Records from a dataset

+++

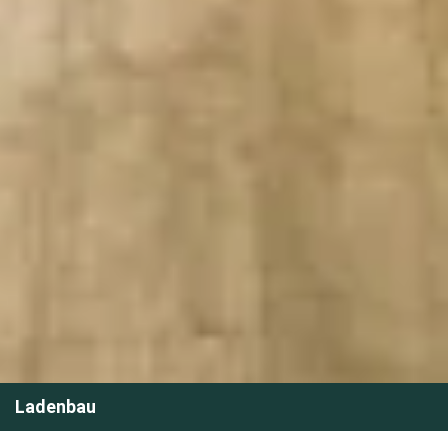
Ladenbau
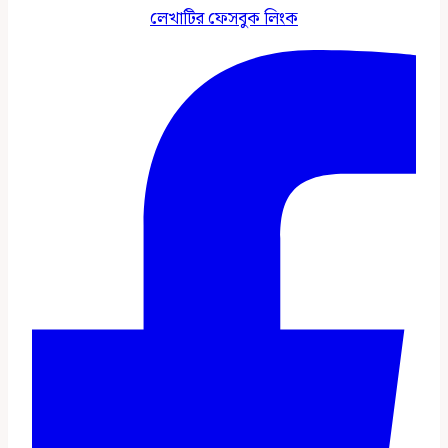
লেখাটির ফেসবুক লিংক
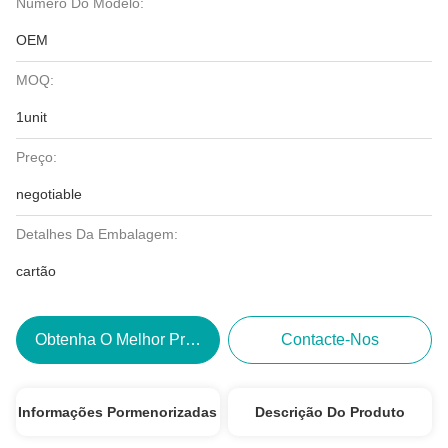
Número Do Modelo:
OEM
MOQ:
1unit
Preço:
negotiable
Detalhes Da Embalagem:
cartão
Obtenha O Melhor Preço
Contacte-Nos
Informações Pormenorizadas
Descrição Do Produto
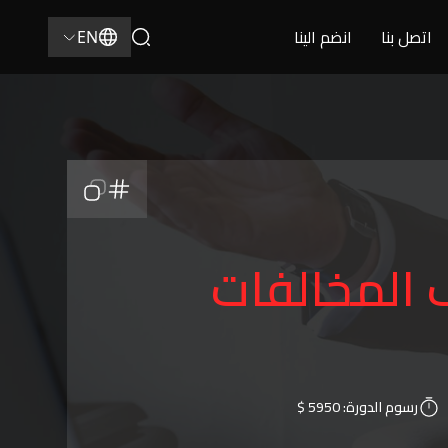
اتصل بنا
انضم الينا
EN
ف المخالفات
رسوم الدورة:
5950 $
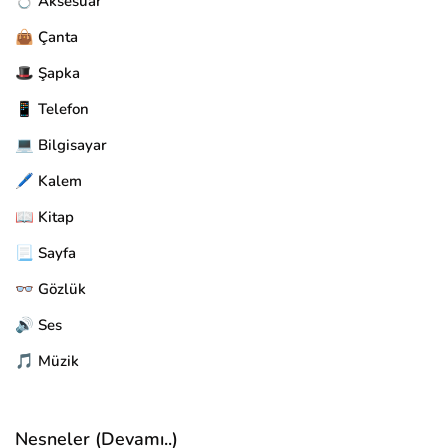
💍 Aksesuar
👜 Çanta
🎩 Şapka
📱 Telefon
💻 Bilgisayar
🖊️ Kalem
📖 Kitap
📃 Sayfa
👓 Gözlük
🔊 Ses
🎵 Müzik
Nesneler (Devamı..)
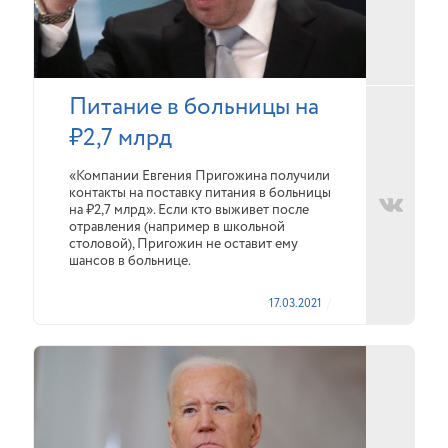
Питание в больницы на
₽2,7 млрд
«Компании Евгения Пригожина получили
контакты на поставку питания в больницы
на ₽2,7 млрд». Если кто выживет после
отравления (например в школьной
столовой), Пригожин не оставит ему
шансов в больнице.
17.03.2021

+++

## TASK ITEM
Duplicate everything from the line containing "Питание в больницы на" down to the end of the material, including both of those ends.

## ANSWER TO THE PROBLEM
Питание в больницы на
₽2,7 млрд
«Компании Евгения Пригожина получили
контакты на поставку питания в больницы
на ₽2,7 млрд». Если кто выживет после
отравления (например в школьной
столовой), Пригожин не оставит ему
шансов в больнице.
17.03.2021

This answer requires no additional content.